According to news reports, Health Canada has only approved Zofran (also known as ondansetron) as an anti-nausea treatment for patients undergoing chemotherapy. However, it seems that in Canada, as well as within the United States, many doctors have been pushed to prescribe Zofran for off-label use, namely to combat the side effects of morning sickness most women experience during the first trimester of pregnancy. It has been found to be especially helpful for women have hyperemesis gravidarum, an extreme form of morning sickness.

However, according to studies conducted by the U.S. Food and Drug Administration (FDA), the agency found that at least 20 Canadian women who were treated with Zofran or a generic version of the brand-name prescription drug during their pregnancy to manage morning sickness reportedly experienced Zofran side effects. In fact, two infant deaths and multiple cases of Canadian-born babies exhibited kidney and heart defects that can allegedly be attributed to the mother’s use of Zofran during the pregnancy.

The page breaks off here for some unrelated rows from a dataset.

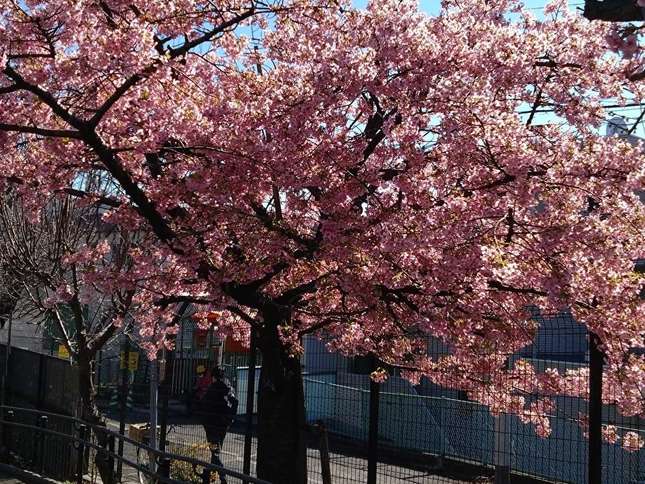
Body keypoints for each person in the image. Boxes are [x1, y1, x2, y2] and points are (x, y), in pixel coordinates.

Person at [194, 366, 237, 484]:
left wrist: (204, 421)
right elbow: (235, 402)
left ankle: (223, 477)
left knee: (215, 453)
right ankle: (211, 478)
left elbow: (203, 405)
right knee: (216, 451)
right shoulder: (228, 388)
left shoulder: (212, 389)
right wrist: (230, 419)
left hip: (211, 425)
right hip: (223, 425)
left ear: (213, 377)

Furthermore, Canadian news sources claim that according to the FDA documents, four of the Canadian babies studied were underweight when born, some weighing as little as four-and-a-half pounds. Because of these and other cases, researchers have suggested that Zofran manufacturers add fetal growth restriction as a possible Zofran pregnancy side effect.

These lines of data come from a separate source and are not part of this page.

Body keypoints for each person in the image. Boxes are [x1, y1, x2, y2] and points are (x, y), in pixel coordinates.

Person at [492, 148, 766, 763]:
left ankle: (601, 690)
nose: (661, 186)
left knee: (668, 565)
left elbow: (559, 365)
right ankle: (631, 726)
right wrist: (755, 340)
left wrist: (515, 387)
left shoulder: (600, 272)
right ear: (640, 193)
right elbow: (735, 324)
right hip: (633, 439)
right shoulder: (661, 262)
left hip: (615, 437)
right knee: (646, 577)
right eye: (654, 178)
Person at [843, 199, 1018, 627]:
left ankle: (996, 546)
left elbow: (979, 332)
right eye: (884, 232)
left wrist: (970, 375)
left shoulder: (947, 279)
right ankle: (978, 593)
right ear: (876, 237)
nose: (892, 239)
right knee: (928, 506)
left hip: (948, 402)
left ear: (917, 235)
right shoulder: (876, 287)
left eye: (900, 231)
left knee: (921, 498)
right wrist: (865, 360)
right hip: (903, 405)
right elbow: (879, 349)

All the Canadian-specific data collected by the FDA and used in this Zofran birth defects report were filed by Canadian health-professionals to the American agency between 2010 and 2013. The FDA’s Zofran birth defects findings and other similar studies questioning the safety of taking Zofran while pregnant have surfaced over the last few years, contradicting an earlier Zofran research study published in the New England Journal of Medicine, which claimed ondansetron drugs were safe for growing fetuses.

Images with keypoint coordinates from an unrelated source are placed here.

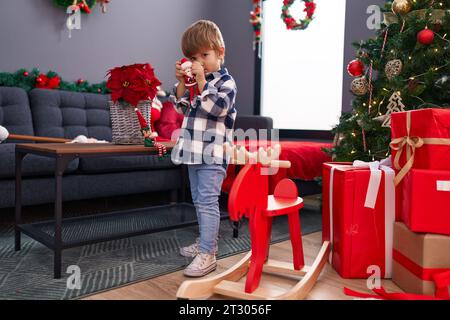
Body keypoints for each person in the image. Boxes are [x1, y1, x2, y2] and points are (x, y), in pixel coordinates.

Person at [169, 20, 237, 277]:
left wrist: (199, 80)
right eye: (193, 58)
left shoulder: (225, 83)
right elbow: (181, 107)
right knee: (199, 201)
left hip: (212, 154)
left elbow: (216, 108)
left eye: (205, 55)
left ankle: (208, 254)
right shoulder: (198, 82)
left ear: (220, 52)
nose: (200, 62)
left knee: (208, 202)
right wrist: (181, 83)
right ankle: (205, 241)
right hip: (193, 153)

Zofran Pregnancy Research Studies

Numerous Zofran birth defects research studies have been conducted within the United States and abroad, studying the potential side effects of taking Zofran while pregnant, especially during the first trimester when morning sickness is likely to hit hardest.

According to a 2013 Zofran pregnancy study conducted in Denmark, a total of 900,000 births were reviewed in order to study the prevalence of Zofran birth defects among pregnant Danish mothers, contradicting another Danish study performed 6 months prior, which found there was no significant difference in birth defect risks between mothers who took Zofran and those who didn’t during pregnancy. According to this Zofran pregnancy side effects study, scientists allegedly found that there existed a 30 percent increased risk of birth defects overall when taking Zofran, including a doubled risk of Zofran heart defects.

Some potential Zofran birth defects reported in various Zofran studies include:

• Cleft lip
• Cleft palate
• Heart defects
• Kidney defects
• Musculoskeletal defects
• Decreased  fetal growth
• Fetal death

Despite these findings, the U.S. Food and Drug Administration recently rejected a petition to change Zofran’s drug category, saying in an October 2015 statement that these studies “do not support a determination that there is an increased risk of fetal adverse outcomes.”

Zofran’s drug labels allegedly do not include risks of Zofran birth defects, meaning that the drug’s manufacturer could be liable for negligent manufacturing, selling, and marketing of a drug. Many mothers may choose to pursue a Zofran birth defects lawsuit or join a Zofran birth defects class action lawsuit.